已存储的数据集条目
::::::::
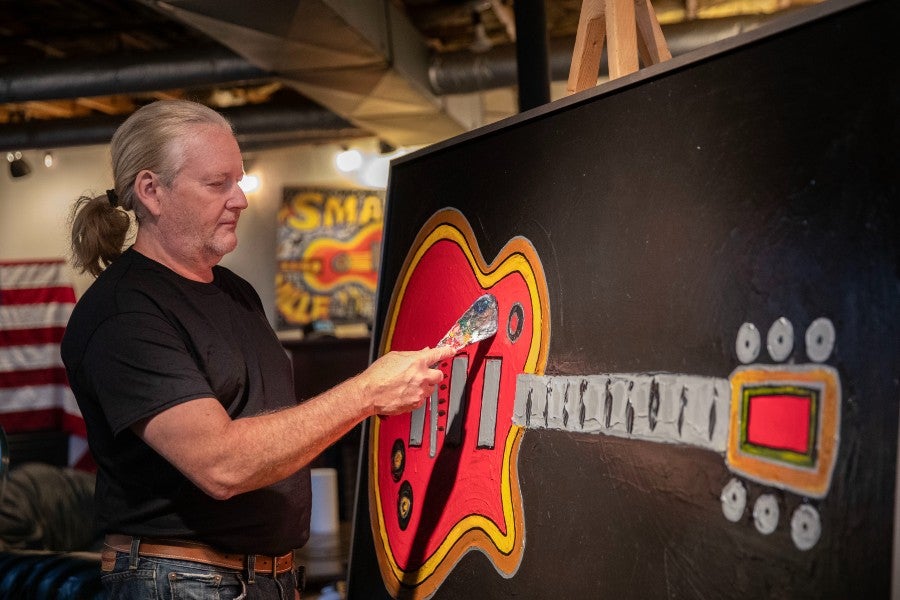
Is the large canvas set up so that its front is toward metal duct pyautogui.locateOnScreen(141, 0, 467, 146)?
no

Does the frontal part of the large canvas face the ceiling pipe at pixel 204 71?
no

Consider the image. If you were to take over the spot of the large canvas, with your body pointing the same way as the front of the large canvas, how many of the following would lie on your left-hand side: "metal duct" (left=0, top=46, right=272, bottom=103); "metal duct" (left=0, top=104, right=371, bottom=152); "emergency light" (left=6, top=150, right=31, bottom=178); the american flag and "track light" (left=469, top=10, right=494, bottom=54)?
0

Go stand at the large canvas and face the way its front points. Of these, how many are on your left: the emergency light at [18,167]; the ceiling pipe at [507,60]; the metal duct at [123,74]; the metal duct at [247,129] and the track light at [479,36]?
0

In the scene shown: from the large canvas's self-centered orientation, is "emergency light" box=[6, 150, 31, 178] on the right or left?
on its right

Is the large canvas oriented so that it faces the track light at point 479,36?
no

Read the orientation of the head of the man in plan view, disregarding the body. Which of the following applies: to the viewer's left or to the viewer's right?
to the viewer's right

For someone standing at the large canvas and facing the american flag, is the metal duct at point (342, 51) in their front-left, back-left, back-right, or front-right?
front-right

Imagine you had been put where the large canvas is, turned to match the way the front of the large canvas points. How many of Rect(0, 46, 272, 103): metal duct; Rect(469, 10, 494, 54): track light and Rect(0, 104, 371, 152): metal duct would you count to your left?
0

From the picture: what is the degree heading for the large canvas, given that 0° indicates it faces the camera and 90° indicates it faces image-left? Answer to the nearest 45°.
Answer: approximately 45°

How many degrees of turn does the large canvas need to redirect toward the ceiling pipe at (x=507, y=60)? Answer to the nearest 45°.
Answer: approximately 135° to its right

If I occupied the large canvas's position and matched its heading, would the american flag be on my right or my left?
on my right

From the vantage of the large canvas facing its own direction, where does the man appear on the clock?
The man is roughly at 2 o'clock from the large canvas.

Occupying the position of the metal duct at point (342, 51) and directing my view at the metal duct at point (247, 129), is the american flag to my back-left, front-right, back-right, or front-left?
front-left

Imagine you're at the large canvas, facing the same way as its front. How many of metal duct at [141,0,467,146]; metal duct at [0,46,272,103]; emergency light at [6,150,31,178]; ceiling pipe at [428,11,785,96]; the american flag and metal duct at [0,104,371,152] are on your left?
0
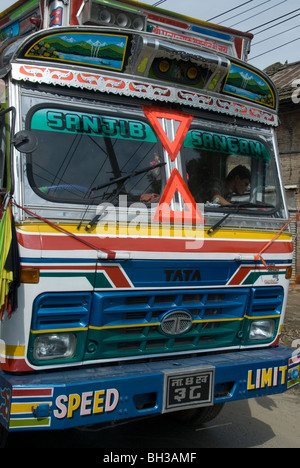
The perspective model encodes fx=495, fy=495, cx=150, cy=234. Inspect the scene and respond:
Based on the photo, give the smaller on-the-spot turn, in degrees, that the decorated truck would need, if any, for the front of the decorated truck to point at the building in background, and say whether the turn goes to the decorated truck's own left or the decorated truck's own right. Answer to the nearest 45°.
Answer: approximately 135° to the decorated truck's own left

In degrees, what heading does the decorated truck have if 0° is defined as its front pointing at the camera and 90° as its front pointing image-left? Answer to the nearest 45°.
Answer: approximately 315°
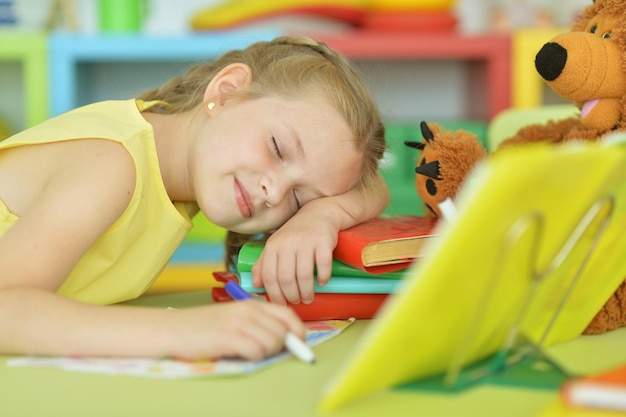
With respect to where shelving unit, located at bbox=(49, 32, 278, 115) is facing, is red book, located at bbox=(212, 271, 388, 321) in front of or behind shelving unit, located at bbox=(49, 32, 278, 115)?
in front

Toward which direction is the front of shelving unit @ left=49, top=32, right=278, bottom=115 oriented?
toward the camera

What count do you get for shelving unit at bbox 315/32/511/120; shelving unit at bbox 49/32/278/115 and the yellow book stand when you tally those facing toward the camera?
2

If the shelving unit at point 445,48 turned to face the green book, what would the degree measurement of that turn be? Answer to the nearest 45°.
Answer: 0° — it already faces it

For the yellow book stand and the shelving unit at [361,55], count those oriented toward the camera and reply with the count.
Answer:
::::::::
任务说明: 能否把上面所有条目一字不差地抄写出来？图片不要放进答案。

练习输出:
Is the large canvas set up so that its front is toward metal duct pyautogui.locateOnScreen(141, 0, 467, 146)?
no

Does the frontal part of the large canvas face the ceiling pipe at pixel 204 71?
no

Consider the image. If you were to take over the spot of the large canvas, with your body pointing the same way as the front of the large canvas, how many of the following would lie on your left-hand side: "metal duct" (left=0, top=46, right=272, bottom=103); "metal duct" (left=0, top=104, right=371, bottom=152); "emergency light" (left=6, top=150, right=31, bottom=178); the american flag and "track light" (left=469, top=10, right=494, bottom=54)?
0

Go stand at the large canvas and face the way its front points. Of these, how many are on your left: the emergency light at [18,167]; the ceiling pipe at [507,60]; the metal duct at [123,74]; the metal duct at [247,129] and the track light at [479,36]?
0

In the scene shown: from the large canvas's self-centered orientation, is "emergency light" box=[6, 150, 31, 178] on the right or left?
on its right

Is the large canvas oriented so that it faces the track light at point 479,36?
no

Read the orientation of the head of the man in plan view, disregarding the body. Which of the following applies: to the viewer's left or to the viewer's right?
to the viewer's right

For someone standing at the large canvas and facing the american flag, is the metal duct at point (342, 51) in their front-left, back-left, back-right, or front-right?
front-right

Imagine you had been put where the large canvas is, turned to match the way the front of the large canvas points. How many of Rect(0, 46, 272, 103): metal duct; Rect(469, 10, 494, 54): track light and Rect(0, 104, 371, 152): metal duct would you count to your left?
0

From the picture: what is the degree heading for the large canvas, given that 0° indicates it faces the camera and 90° indicates it faces image-left? Answer to the nearest 45°.
Answer: approximately 45°

How many degrees of turn does the large canvas need to redirect toward the ceiling pipe at (x=507, y=60)? Answer to the nearest 45°.
Answer: approximately 135° to its right

If I occupied the large canvas's position and matched its heading, would the american flag be on my right or my left?
on my right

From the vantage of the large canvas facing its own direction, where does the man appear on the clock?
The man is roughly at 2 o'clock from the large canvas.

Occupying the position of the metal duct at point (342, 51) and directing my view at the metal duct at point (247, 129), is the american flag to my back-left, front-right, back-right, or front-left?
front-left

Imagine you're at the large canvas, facing the same way as its front. How many of metal duct at [141,0,467,146]; metal duct at [0,46,272,103]; emergency light at [6,150,31,178]; ceiling pipe at [428,11,785,96]; the american flag and metal duct at [0,104,371,152] are on your left?
0
The perspective model encodes fx=495, fy=495, cx=150, cy=234. Inspect the scene and respond:
Based on the photo, give the smaller on-the-spot turn, in degrees, that the decorated truck would need, if any, for the front of the decorated truck to point at the building in background, and say whether the turn goes to the decorated truck's own left or the decorated truck's own right. Answer to the nearest 45°.
Answer: approximately 135° to the decorated truck's own left

In degrees, what heading does the decorated truck have if 0° is defined as its front pointing at the camera and 90° as its front pointing image-left? Answer to the nearest 45°.
Answer: approximately 315°
With respect to where shelving unit, located at bbox=(49, 32, 278, 115) is facing, is red book, located at bbox=(212, 271, 388, 321) in front of or behind shelving unit, located at bbox=(49, 32, 278, 115)?
in front

Toward which direction is the front of shelving unit @ left=49, top=32, right=278, bottom=115 oriented?
toward the camera

What count do you get for shelving unit at bbox 315/32/511/120; shelving unit at bbox 49/32/278/115 and the yellow book stand when you tally those facing toward the camera?
2

If the shelving unit at point 445,48 turned to face the green book, what would the degree measurement of that turn be? Answer to the nearest 45°.
Answer: 0° — it already faces it

For the yellow book stand and the shelving unit at [361,55], count those oriented toward the camera and reply with the count.
Answer:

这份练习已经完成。